With the emergence of more powerful large language models (LLMs), such as ChatGPT and GPT-4, in-context learning (ICL) has gained significant prominence in leveraging these models for specific tasks by utilizing data-label pairs as precondition prompts. While incorporating demonstrations can greatly enhance the performance of LLMs across various tasks, it may introduce a new security concern: attackers can manipulate only the demonstrations without changing the input to perform an attack. In this paper, we investigate the security concern of ICL from an adversarial perspective, focusing on the impact of demonstrations. We propose a novel attack method named advICL, which aims to manipulate only the demonstration without changing the input to mislead the models. Our results demonstrate that as the number of demonstrations increases, the robustness of in-context learning would decrease. Additionally, we also identify the intrinsic property of the demonstrations is that they can be used (prepended) with different inputs. As a result, it introduces a more practical threat model in which an attacker can attack the test input example even without knowing and manipulating it. To achieve it, we propose the transferable version of advICL, named Transferable-advICL. Our experiment shows that the adversarial demonstration generated by Transferable-advICL can successfully attack the unseen test input examples. We hope that our study reveals the critical security risks associated with ICL and underscores the need for extensive research on the robustness of ICL, particularly given its increasing significance in the advancement of LLMs.

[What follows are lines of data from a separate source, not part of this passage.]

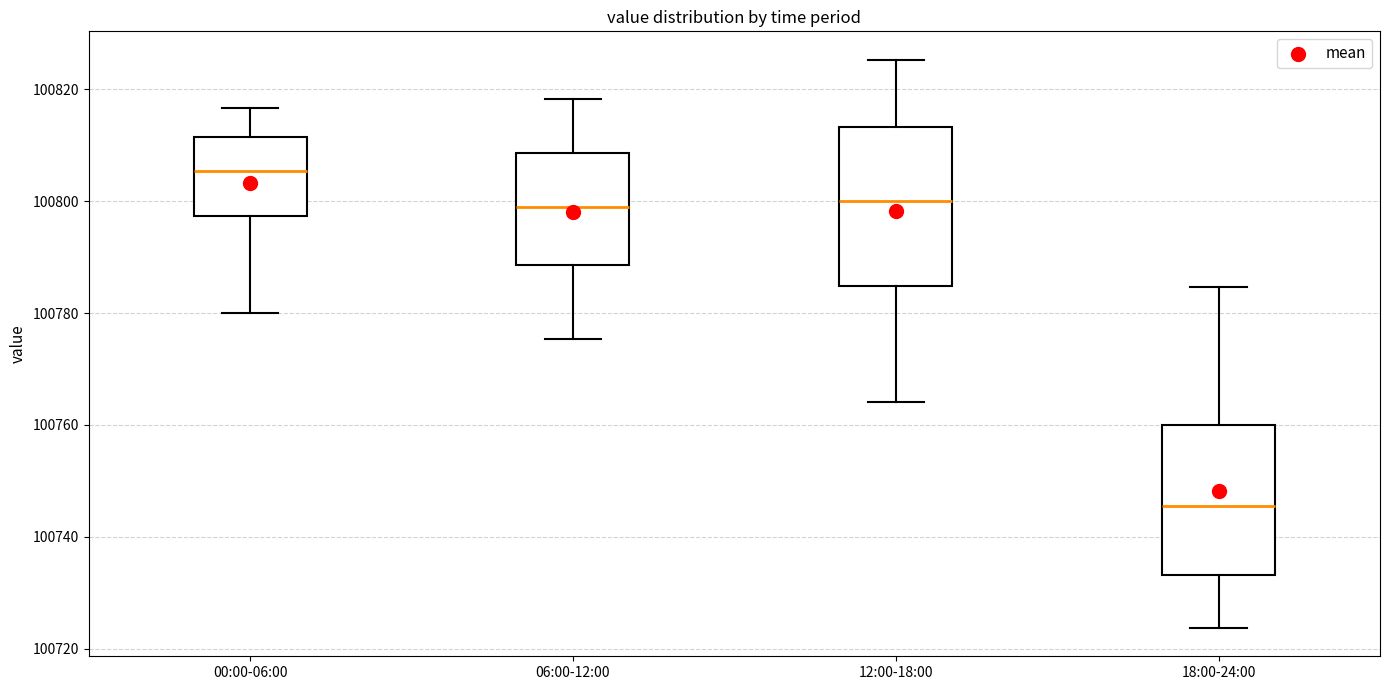

Reading left to right, read every box against the y-axis: the position of its median line, the range the box covers, and the ends of its whiskers. The values are not printed on the chart, so give them approximately, as read against the axis.

00:00-06:00: median 100806, box 100798 to 100812, whiskers 100780 to 100816
06:00-12:00: median 100800, box 100788 to 100808, whiskers 100776 to 100818
12:00-18:00: median 100800, box 100784 to 100814, whiskers 100764 to 100826
18:00-24:00: median 100746, box 100734 to 100760, whiskers 100724 to 100784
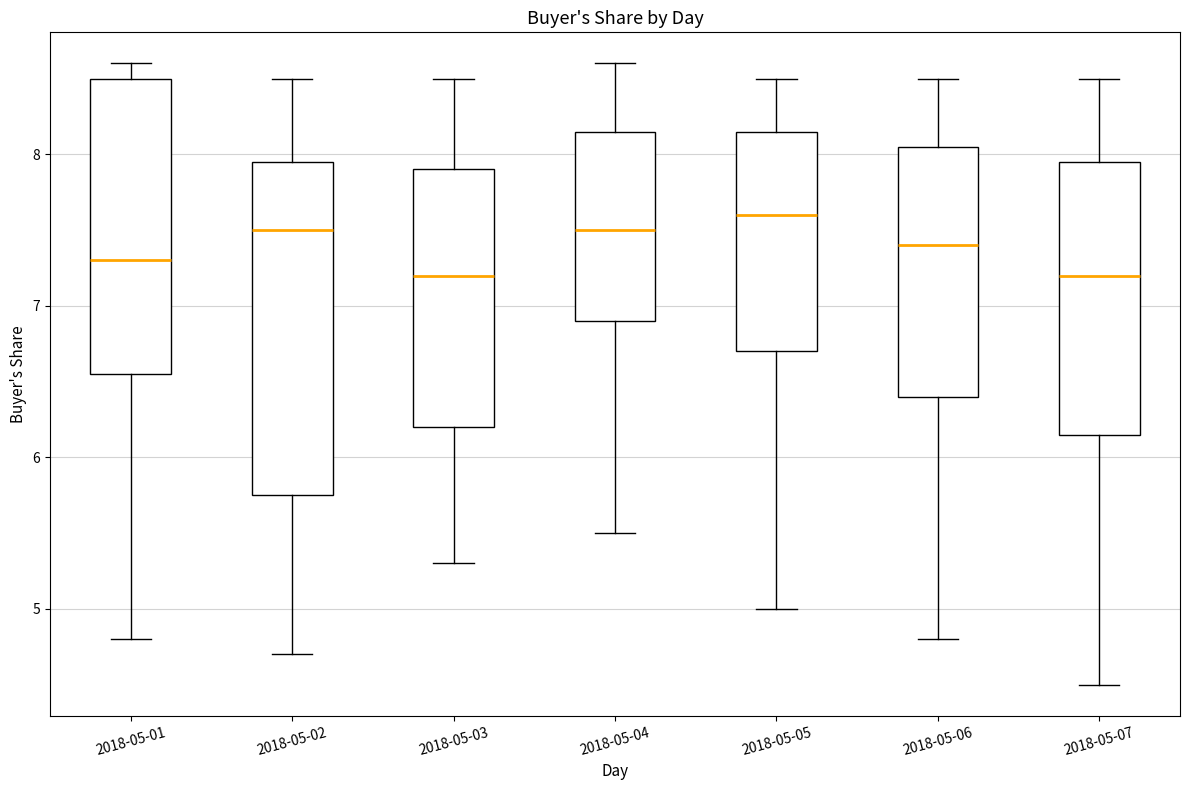

Where is the lower edge of the box for 2018-05-01 on the y-axis? The values are not printed on the chart, so give them approximately, as read against the axis.

6.6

翻译：随着ChatGPT和GPT-4等更强大大型语言模型（LLMs）的出现，上下文学习（ICL）通过利用数据-标签对作为前置提示来将这些模型应用于特定任务的做法日益凸显。尽管加入演示可以显著提升LLMs在各种任务上的性能，但也可能引入新的安全隐患：攻击者可以在不改变输入的情况下，仅操控演示内容实施攻击。本文从对抗性视角探讨ICL的安全问题，重点关注演示的影响。我们提出一种名为advICL的新型攻击方法，该方法旨在仅操控演示而不改变输入，从而误导模型。实验结果表明，随着演示数量的增加，上下文学习的鲁棒性会降低。此外，我们还发现演示的一个内在特性是它们可以与不同输入结合使用（前置添加到输入前）。这引入了一种更实际的威胁模型：攻击者可以在不知晓甚至无需操控测试输入的情况下对其进行攻击。为实现此目标，我们提出了advICL的可迁移版本，即Transferable-advICL。实验证明，由Transferable-advICL生成的对抗性演示能够成功攻击未见过的测试输入示例。我们希望本研究揭示与ICL相关的重大安全风险，并强调对ICL鲁棒性进行广泛研究的必要性，特别是在ICL对LLMs发展日益重要的背景下。